I definitely have ample source material. I am in the dubiously enviable (and I think relatively rare) position of having not only every single letter I ever wrote my parents (mostly from 1962 when I went off to college, but a few scattered earlier ones from summer vacations spent away from them) but also every single letter my mother wrote to her parents, in which she describes me and my younger brothers and recounts our activities (sadly, these letters don’t cover my first year, when my mother was living at home; the equally detailed letters she wrote to my father, who was with the Fifth Army in Italy, went to the bottom of the China Sea in a typhoon; luckily Dad was on a different ship!). Although my letters to my mother ended when she and Dad moved to Fairhope in the spring of 1991, in the fall of 1992 my son went off to college, and I have copies of my letters to him and later to my daughter, through 1999. Obviously a wealth, perhaps a surfeit, of raw data to supplement my own memories.
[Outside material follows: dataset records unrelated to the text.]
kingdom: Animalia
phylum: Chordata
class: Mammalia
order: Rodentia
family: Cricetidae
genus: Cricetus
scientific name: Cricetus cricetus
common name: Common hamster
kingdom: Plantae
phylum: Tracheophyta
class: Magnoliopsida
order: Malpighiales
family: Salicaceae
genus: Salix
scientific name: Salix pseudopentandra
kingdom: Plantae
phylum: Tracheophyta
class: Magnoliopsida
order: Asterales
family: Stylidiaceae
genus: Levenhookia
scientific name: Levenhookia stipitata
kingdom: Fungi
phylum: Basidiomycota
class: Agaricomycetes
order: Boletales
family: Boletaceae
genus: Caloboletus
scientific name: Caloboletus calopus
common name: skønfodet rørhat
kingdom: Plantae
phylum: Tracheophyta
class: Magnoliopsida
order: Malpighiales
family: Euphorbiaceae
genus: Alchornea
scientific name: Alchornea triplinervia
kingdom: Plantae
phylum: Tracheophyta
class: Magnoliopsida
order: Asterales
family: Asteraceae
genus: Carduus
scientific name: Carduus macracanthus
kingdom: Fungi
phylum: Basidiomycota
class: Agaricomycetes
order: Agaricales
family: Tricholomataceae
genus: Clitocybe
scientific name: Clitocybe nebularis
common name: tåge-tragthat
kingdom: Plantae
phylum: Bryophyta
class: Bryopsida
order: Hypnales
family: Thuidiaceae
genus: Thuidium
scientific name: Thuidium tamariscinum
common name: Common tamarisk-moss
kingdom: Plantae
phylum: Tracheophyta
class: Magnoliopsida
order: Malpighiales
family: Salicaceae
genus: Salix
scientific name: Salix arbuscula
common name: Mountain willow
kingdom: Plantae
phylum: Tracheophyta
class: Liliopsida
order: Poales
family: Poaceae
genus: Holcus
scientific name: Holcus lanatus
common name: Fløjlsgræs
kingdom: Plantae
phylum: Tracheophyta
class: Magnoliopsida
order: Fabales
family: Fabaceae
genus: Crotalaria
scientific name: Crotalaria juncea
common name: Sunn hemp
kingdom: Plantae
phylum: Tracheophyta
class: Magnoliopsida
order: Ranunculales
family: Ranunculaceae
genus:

“Eating the elephant” in this case requires deciding what picture of myself I want to present and selecting the details that will help to portray this. To get to that point I will have to figure out what my life was “about,” and I don’t think I’m at that point yet, but from time to time I read books on writing autobiography and continue to collect ideas for presentation. One influential book I read several years ago was Tristine Rainer’s Your Life as Story: Writing the New Autobiography, which helps writers find the “story” their lives have to tell, making the autobiography read like a novel. Currently I’m reading Writing from Life: Telling Your Soul’s Story, by Susan Wittig Albert (one of my favorite mystery writers), which takes a topical approach, suggesting a number of broad themes to explore, and I find that quite appealing, as it is not entirely unlike the way I had begun.

Meanwhile, I’ve been enjoying exploring and transcribing the original material my parents (and grandparents) left in the form of letters and diaries, which give a vivid picture of their lives, their thoughts, and the world around them. But that is a subject for another post.